I'm under the same impression. Check out the advisory document from Intel regarding bugs with that adapter. Many many thing are broken.
-
On day of testing my setup:
- 2xHPE DL360 with HPE NC562 SFP+ (Intel X710 DA2), 6core @3,4Ghz, 48 GB of RAM.
I stressed the boxes with iperf3 because that was all I got at hand.
Common tuning:
- earlyshellcmd doing "ifconfig ixl -vlanhwtso"
- tunable hw.intr_storm_threshold set at 0
- IXL cards are configured in two LAGGS configured in failover mode
- each interface is a vlan tagged on one of those laggs
- /boot/loader.conf.local with
net.pf.source_nodes_hashsize="1048576"
net.pf.states_hashsize="67108864"testing the box with 1.9.9-k driver (stock FreeSD 11.2):
- iperf3 5 thread during 900s with pf enable: 6,13Gbit/s, peak at 4,25MPPS
- iperf3 5 thread during 900s with pf disabled: 9,45Gbit/s
- one "queue hung" on slave node at boot in dmesg but nothing after
- no problem with CARP failover, going from master to slave and failing back as expected in a timely mannertesting the box with 1.11.9 driver (lastest on Intel WebSite):
- iperf3 5 thread during 900s with pf enable: 6,55Gbit/s, peak at 4,58MPPS
- iperf3 5 thread during 900s with pf disabled: 9,45Gbit/s
- some "queue hung" on slave node (mainly at boot)

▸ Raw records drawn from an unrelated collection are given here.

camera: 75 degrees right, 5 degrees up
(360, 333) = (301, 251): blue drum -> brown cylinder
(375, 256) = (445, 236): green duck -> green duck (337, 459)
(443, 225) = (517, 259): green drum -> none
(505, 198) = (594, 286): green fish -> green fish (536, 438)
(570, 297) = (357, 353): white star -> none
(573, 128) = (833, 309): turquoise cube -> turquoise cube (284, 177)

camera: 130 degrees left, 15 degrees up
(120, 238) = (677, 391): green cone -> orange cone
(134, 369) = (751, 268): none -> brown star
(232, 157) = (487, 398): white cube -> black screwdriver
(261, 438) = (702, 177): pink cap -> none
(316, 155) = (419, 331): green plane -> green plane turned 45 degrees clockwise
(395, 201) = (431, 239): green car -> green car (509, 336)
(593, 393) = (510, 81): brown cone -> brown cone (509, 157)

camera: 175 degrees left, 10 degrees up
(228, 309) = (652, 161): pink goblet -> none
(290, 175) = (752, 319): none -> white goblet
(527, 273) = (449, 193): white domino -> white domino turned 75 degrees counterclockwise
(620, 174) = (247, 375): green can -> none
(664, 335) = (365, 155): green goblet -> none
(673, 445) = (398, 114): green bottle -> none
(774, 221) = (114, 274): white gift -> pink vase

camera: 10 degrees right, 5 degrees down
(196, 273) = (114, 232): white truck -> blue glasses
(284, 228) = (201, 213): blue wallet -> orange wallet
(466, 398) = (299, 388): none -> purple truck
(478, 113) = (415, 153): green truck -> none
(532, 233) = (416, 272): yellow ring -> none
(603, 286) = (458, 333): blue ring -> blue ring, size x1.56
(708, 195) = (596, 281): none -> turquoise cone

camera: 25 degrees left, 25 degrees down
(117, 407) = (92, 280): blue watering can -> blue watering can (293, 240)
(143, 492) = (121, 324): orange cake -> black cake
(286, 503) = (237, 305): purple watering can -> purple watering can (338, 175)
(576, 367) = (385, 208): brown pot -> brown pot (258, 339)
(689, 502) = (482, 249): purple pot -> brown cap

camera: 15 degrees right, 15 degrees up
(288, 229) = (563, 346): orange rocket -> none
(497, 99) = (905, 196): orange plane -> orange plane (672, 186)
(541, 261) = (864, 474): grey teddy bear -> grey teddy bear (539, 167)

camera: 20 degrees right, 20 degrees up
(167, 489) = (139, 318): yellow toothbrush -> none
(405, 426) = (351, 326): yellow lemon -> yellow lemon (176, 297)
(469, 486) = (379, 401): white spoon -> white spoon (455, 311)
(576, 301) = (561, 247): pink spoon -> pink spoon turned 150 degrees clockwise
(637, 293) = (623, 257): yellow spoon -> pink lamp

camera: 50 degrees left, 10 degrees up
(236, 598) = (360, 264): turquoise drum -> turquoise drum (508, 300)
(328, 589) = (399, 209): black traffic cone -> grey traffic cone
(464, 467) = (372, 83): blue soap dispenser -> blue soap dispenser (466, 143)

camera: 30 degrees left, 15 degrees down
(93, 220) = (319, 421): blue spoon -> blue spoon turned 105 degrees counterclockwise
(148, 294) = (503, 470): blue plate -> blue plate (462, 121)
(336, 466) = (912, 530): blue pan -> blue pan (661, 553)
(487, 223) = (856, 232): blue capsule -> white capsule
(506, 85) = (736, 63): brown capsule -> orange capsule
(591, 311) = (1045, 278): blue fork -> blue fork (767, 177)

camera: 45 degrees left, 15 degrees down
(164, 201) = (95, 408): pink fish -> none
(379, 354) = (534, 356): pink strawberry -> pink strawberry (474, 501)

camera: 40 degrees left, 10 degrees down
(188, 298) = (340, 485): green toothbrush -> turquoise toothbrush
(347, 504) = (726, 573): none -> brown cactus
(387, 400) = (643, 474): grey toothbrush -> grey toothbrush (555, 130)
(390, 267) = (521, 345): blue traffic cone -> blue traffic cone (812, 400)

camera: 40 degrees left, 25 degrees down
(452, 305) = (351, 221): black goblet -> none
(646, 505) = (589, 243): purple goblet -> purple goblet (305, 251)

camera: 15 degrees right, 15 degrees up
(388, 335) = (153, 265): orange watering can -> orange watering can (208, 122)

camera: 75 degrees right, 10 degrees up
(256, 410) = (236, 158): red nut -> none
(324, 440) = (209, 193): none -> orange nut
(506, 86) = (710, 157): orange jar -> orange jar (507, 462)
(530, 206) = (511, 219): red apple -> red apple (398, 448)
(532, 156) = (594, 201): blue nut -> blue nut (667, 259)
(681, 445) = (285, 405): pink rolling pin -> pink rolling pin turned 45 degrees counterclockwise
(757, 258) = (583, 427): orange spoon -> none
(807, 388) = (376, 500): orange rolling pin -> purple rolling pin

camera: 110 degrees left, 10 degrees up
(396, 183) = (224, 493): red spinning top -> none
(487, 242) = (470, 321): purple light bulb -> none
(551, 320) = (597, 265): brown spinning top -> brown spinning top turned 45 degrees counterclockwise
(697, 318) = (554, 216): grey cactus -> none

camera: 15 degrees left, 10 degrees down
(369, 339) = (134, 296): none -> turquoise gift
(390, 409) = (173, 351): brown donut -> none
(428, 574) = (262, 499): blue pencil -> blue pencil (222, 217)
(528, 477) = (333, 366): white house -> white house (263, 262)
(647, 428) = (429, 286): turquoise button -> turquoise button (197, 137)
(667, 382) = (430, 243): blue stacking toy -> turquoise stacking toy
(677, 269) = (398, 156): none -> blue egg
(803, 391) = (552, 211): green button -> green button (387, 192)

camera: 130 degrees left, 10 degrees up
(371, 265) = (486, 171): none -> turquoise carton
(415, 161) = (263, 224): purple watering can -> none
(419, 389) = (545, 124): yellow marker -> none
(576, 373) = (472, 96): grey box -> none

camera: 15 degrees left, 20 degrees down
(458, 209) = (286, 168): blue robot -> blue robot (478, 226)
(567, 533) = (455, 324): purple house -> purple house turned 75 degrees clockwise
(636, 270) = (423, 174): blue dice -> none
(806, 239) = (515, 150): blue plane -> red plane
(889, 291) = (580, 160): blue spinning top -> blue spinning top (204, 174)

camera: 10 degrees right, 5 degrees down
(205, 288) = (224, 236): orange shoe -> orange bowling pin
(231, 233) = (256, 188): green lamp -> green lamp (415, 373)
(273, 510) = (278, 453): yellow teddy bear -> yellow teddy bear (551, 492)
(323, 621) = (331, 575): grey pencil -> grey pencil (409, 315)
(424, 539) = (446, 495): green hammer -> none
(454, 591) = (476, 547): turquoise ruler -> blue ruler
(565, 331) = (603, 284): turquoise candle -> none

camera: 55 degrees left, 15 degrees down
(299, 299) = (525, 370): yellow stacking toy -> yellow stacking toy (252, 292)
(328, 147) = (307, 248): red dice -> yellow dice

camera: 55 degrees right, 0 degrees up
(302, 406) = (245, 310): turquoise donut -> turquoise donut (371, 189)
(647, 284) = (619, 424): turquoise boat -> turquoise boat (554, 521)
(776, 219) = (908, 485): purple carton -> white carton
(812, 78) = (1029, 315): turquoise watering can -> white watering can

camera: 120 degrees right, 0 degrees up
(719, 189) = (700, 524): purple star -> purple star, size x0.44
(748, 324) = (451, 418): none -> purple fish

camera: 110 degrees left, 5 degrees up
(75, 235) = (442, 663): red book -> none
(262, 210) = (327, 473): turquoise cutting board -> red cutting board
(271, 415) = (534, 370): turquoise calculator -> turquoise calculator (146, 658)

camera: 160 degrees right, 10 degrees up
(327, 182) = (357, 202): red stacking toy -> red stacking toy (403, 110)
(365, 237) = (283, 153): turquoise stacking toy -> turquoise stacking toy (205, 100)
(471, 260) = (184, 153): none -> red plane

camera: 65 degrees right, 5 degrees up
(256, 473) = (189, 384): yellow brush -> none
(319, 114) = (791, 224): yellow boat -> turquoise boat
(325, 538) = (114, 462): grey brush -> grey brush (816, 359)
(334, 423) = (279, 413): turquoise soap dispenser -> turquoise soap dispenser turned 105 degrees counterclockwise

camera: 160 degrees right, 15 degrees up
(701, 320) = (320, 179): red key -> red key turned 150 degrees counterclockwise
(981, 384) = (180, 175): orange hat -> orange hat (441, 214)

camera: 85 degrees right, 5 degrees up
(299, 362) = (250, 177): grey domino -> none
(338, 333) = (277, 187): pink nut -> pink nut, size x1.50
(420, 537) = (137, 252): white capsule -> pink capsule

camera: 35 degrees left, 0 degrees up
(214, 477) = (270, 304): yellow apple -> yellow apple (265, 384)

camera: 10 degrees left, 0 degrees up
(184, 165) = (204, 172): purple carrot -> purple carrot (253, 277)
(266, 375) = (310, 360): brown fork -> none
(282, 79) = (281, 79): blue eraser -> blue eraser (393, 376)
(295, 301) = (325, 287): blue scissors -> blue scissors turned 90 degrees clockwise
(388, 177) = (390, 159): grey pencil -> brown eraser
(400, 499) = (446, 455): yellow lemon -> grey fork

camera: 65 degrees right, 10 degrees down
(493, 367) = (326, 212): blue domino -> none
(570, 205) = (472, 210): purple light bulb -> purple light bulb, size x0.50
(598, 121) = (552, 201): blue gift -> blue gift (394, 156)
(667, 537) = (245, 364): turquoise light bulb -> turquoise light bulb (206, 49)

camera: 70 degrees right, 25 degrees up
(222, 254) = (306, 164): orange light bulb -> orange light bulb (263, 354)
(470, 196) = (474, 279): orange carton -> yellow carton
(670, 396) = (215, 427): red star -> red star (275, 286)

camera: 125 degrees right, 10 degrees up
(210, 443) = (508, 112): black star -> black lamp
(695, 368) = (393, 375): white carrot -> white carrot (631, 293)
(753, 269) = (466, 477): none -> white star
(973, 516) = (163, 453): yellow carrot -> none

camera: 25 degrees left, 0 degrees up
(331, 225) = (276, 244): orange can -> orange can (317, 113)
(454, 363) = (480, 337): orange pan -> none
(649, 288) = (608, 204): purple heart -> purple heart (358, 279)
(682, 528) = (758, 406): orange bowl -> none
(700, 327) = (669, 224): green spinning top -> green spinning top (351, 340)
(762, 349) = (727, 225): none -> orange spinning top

- problem with CARP failover, slave node stay Master randomly on different interfaces (IPv4 or IPV6) during few seconds to 10 minutes. A tcpdump on the slave node shows it can't see advertisements packet from master. A tcpdump on master shows both packet from master and slave !to sumup, newest driver seems to improve a litlle the performance using pf.
disabling TSO on vlans seems to have solved a lot of problem for me and I also gained arround 900mbit/s of throughput and 300KPPS
I decided to stay on stock driver 1.9.9-k without LACP (see LLDP agent problem in Intel document) and with vlanhwtso disabled. I will continue stress testing that setup soon.Side note : for those struggling with IPV6 CARP not willing to configure (the file exists issue). The rule is to no use CAP in hexadecimal numbers and to remove leading zeroes. Ok, but that is not a always wining rule. if you have only one useless 0 in the adress, you should keep that zero. You will see in the shell that even you configured the adress using "::" in the UI, FreeBSD impose the 0. If you have more than one 0 you are good.
-
Some followup because it will help others for sure.
After a lot more testing I can confirm that the only working solution for me (= 10 days uptime without any issue) is:
- stock driver 1.9.9k
- failover LAGG
- no IPV6 at all
As soon as you will be using IPV6 you will get hanging queues.
-
Thanks for the update. I'm somewhat convinced we are hitting a similar issue, but in different ways.
Do You have "Allow IPv6" in the Advanced/Networking enabled or disabled? We don't actually have IPv6 on any of the locations where we have the issue, but in our office, where we do have IPv6, there isn't an issue. Also we are not using LAGG.